ReorderSam uses a .dict
file which is just an order of SQs for each contig as they would appear in the SAM file. (https://gatk.broadinstitute.org/hc/en-us/articles/360035531652-FASTA-Reference-genome-format)
example:
[markellocj@biowulf construct_new_snp1kg_ref]$ head /data/markellocj/fasta_references/hs37d5_reference/hs37d5.dict
@HD VN:1.5
@SQ SN:1 LN:249250621 M5:1b22b98cdeb4a9304cb5d48026a85128 UR:file:/gpfs/gsfs2/users/Udpbinfo/usr/markellocj/hs37d5.fa
@SQ SN:2 LN:243199373 M5:a0d9851da00400dec1098a9255ac712e UR:file:/gpfs/gsfs2/users/Udpbinfo/usr/markellocj/hs37d5.fa
@SQ SN:3 LN:198022430 M5:fdfd811849cc2fadebc929bb925902e5 UR:file:/gpfs/gsfs2/users/Udpbinfo/usr/markellocj/hs37d5.fa
@SQ SN:4 LN:191154276 M5:23dccd106897542ad87d2765d28a19a1 UR:file:/gpfs/gsfs2/users/Udpbinfo/usr/markellocj/hs37d5.fa
@SQ SN:5 LN:180915260 M5:0740173db9ffd264d728f32784845cd7 UR:file:/gpfs/gsfs2/users/Udpbinfo/usr/markellocj/hs37d5.fa
@SQ SN:6 LN:171115067 M5:1d3a93a248d92a729ee764823acbbc6b UR:file:/gpfs/gsfs2/users/Udpbinfo/usr/markellocj/hs37d5.fa
@SQ SN:7 LN:159138663 M5:618366e953d6aaad97dbe4777c29375e UR:file:/gpfs/gsfs2/users/Udpbinfo/usr/markellocj/hs37d5.fa
@SQ SN:8 LN:146364022 M5:96f514a9929e410c6651697bded59aec UR:file:/gpfs/gsfs2/users/Udpbinfo/usr/markellocj/hs37d5.fa
@SQ SN:9 LN:141213431 M5:3e273117f15e0a400f01055d9f393768 UR:file:/gpfs/gsfs2/users/Udpbinfo/usr/markellocj/hs37d5.fa
I just noticed that vg is producing headers that mix up the order of the sequences in the FASTA file.

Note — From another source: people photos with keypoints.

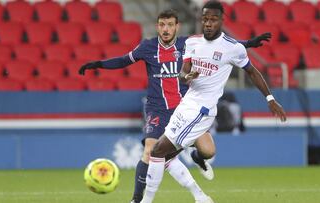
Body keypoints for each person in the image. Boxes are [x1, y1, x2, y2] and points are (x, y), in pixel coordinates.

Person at [79, 9, 272, 203]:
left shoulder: (188, 43)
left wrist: (248, 43)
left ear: (177, 27)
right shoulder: (147, 47)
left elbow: (220, 44)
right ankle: (137, 200)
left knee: (208, 151)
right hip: (158, 109)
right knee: (150, 151)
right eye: (162, 25)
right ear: (157, 27)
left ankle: (198, 159)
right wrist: (98, 64)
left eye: (170, 25)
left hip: (186, 108)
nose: (166, 29)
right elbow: (122, 60)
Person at [140, 1, 287, 203]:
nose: (208, 23)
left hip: (201, 111)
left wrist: (270, 98)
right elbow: (183, 73)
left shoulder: (232, 48)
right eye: (205, 19)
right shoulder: (192, 42)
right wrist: (187, 76)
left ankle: (146, 201)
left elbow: (252, 72)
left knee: (158, 152)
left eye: (213, 19)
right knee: (166, 156)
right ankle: (201, 197)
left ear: (221, 21)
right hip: (186, 105)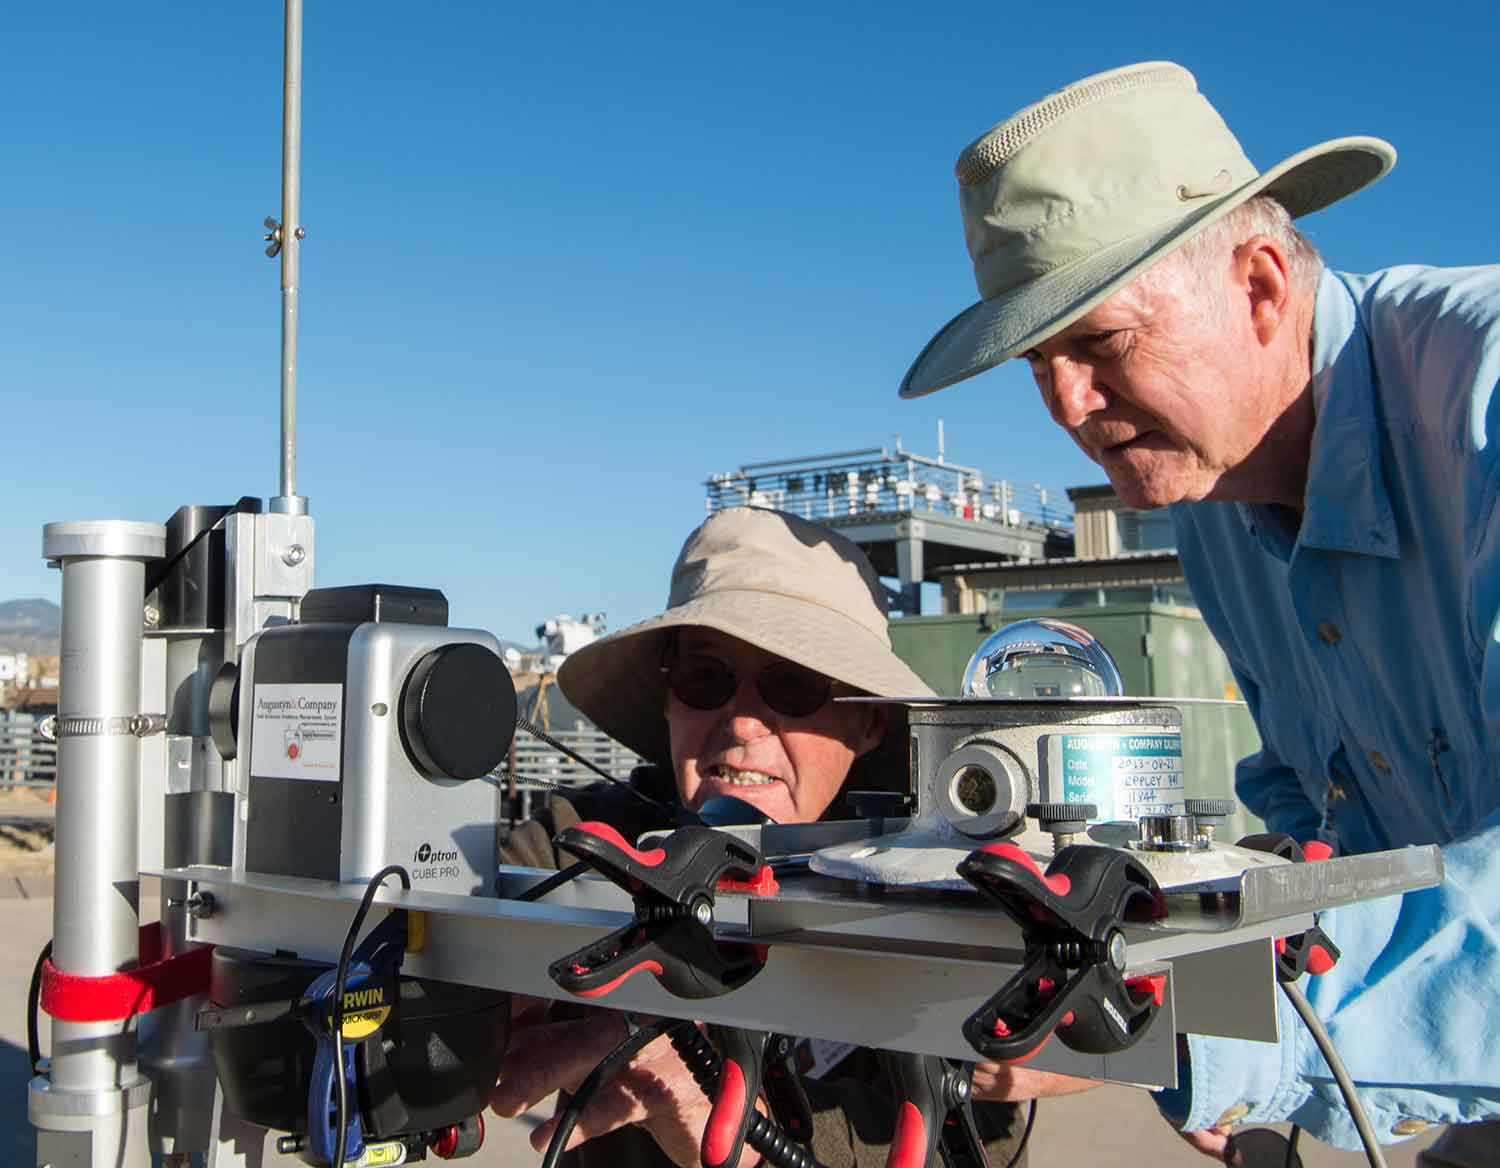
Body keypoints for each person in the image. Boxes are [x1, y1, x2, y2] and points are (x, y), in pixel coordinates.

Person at [898, 60, 1500, 1162]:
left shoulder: (1484, 400)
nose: (1069, 408)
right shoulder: (1215, 496)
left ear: (1263, 284)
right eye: (1041, 360)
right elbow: (1321, 795)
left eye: (1100, 343)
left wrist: (1197, 1020)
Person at [490, 506, 1031, 1168]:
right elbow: (451, 895)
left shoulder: (957, 888)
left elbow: (971, 1136)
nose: (742, 724)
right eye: (705, 678)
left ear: (870, 725)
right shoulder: (587, 841)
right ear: (668, 698)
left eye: (794, 684)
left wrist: (735, 1127)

Some tools seem to want a fixed order in this header and in the backing FASTA reference. When we go through vg for mapping, we don't retain that order anywhere, so the output header comes out in the textual sorted order of the sequence names.
The fix is to apply Picard ReorderSam.